**PROVIDED TEXT:**
-*-*-
Which of these Facebook ad examples do you like? Tell me about it.
According to Craig Smith of Expanded Ramblings, there are more than 4 million businesses and individuals using the platform to promote campaigns. 70% of these advertisers are outside of the us and the total number of advertisers have grown by 50% between 2015 to 2016.
With an average (CTR) click through rate of 0.9%, the average cost per click being $0.64, and an average cost per thousand impressions at just about $7.29, Facebook advertising makes for a compelling case for businesses to promote their businesses, get leads, and finally make sales.
Here’s how to do your Facebook advertising right:
Setting Up The Facebook Manager
Your personal Facebook account isn’t what you should be using for your business (no matter what business you have). Keeping your personal account and business account just makes sense.
At this point, I am assuming you already have a Facebook business page. If you don’t have one, you’d have to create on (and you can create your Facebook business page from inside). Since you’d want to use Facebook for advertising, you’d also need an advertising account.
Facebook would have already have had a tab enabled with your personal account, and that doesn’t count (unless you are using Facebook to promote something personal).
The first step is to head over to https://business.facebook.com and login with your usual Facebook credentials..
After logging in, click on “business settings”. Click on this a little page icon on the left menu You’ll then find “Add a page” on the top right. If you click on it, you’ll see three options.
-*-*-
**TASK LIST:**
A. List each average Facebook advertising metric that the Facebook advertising guide gives, with its value.
B. Carry on the Facebook advertising guide from its last sentence, in the same voice.

**DATA PROVIDED:**
-*-*-
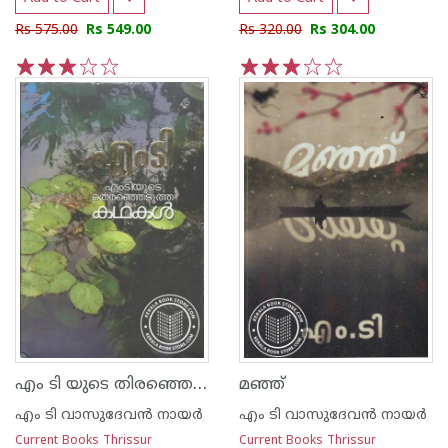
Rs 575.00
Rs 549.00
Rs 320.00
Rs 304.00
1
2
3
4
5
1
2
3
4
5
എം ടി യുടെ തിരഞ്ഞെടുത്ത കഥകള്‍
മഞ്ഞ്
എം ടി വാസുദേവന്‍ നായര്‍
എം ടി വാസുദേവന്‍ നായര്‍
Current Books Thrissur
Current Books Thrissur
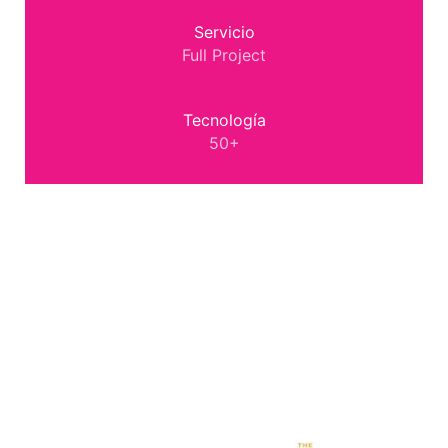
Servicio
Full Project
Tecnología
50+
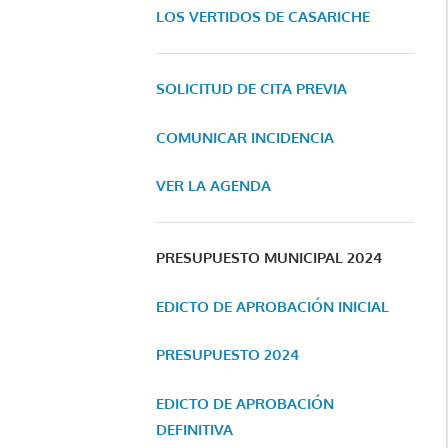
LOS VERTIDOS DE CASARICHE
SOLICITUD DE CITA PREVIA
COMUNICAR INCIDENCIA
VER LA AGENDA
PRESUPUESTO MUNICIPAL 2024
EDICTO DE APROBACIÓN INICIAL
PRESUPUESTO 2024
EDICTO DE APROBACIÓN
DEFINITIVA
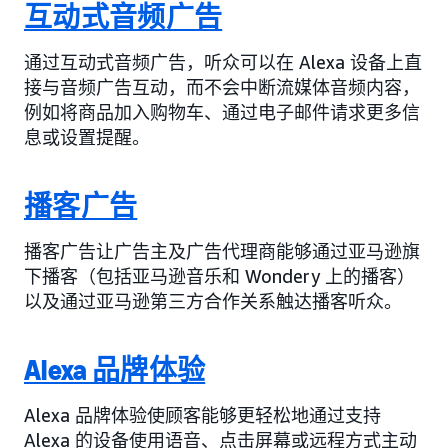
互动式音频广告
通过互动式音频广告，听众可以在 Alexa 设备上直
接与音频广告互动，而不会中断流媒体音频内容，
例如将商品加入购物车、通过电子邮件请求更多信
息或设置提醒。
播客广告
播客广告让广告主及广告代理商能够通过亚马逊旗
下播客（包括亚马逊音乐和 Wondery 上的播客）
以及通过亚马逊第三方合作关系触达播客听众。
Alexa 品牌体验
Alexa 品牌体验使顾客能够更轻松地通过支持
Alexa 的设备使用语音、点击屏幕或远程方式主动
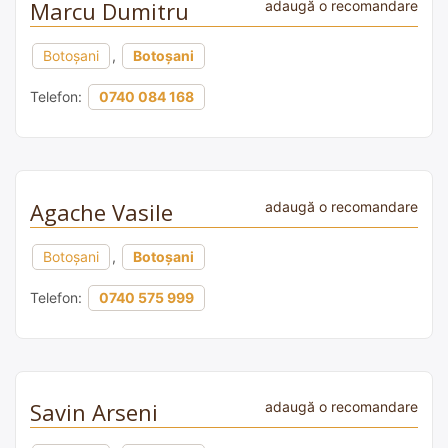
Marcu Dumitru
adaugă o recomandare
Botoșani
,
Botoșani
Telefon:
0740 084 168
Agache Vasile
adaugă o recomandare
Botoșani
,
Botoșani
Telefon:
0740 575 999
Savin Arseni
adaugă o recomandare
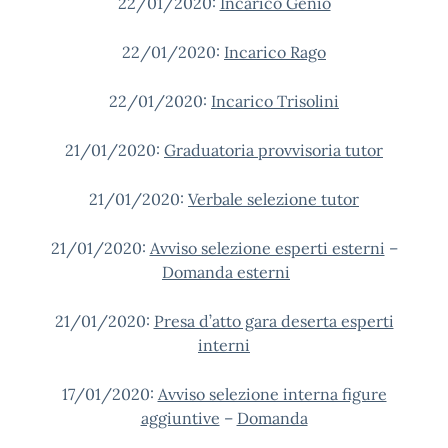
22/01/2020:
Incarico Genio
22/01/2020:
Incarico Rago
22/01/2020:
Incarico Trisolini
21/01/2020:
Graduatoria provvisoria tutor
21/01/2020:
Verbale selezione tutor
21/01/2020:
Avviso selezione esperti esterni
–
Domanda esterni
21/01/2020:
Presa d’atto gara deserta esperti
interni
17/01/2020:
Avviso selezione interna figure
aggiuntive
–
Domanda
-*-*-
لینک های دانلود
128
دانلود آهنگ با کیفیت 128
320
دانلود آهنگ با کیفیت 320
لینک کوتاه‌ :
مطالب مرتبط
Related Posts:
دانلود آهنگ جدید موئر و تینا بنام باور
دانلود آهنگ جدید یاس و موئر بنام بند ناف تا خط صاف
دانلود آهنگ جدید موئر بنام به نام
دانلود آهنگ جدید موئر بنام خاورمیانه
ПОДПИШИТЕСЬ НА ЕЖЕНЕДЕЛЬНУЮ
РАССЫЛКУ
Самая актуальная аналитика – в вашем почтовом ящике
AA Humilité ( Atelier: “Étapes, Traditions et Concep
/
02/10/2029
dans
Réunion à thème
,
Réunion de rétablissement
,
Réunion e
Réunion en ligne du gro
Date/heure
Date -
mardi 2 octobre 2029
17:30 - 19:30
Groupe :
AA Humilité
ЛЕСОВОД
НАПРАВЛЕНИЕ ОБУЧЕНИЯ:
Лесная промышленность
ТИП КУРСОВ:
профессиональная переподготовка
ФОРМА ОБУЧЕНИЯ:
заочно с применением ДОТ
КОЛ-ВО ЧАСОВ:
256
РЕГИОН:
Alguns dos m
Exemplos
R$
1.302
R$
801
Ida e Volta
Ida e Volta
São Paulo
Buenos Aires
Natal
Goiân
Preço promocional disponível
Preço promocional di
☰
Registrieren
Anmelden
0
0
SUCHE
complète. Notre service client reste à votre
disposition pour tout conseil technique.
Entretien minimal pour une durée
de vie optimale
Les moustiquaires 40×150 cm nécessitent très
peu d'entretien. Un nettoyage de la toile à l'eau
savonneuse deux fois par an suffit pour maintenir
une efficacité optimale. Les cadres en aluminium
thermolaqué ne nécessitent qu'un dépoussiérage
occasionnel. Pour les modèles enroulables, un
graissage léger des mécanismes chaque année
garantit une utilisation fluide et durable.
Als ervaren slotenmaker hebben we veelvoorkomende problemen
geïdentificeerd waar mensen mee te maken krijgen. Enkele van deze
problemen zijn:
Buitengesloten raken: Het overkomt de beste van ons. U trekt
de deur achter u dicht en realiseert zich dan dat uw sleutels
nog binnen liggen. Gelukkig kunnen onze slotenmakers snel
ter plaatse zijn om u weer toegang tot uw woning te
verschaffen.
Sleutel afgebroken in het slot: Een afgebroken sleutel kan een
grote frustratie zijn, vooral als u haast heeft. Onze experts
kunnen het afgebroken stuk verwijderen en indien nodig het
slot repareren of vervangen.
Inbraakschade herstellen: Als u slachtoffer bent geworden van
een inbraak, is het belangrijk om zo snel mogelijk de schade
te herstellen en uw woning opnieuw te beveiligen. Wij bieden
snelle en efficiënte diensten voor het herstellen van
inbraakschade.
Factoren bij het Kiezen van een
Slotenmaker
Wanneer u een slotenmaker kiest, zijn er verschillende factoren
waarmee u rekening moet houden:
-*-*-
**RESULTS IN ORDER:**
A.
- Click-through rate (CTR): 0.9%
- Cost per click: $0.64
- Cost per thousand impressions: about $7.29

B.
Claim a page
Create a page.
Depending on your situation, you’d choose one. If you already have a page out there in the wild, you’d need to claim “access” to it. If you are going to work on someone else’s page or if you are an agency or freelancer hired to work with a client, you’d need to use the “request access” button.
If you’ve never created a Facebook page before, you’d need to create a page.
Let’s say you already have a page and you need to claim it (note that you’d have to be the admin to get immediate access. If you are not the admin, you’d have to request whoever the admin is to grant you access).
Click on claim a page, type in the name of the page (or the URL of the page), it’ll show up here. Click on it, and you now have access to your page from within the Business manager.
Up next, is to follow a similar process for your Facebook Advertising account.
On the same panel you saw before in business settings, look for the little icon right under the icon for Facebook pages.
Repeat the same process we did for the business page. More often, for first time users, you’d have to create an ad account that’s in the name of your business. Go ahead, create the account, setup a payment method. You are done.
Then, add people in your team. Make sure you add yourself to the people associated with the account.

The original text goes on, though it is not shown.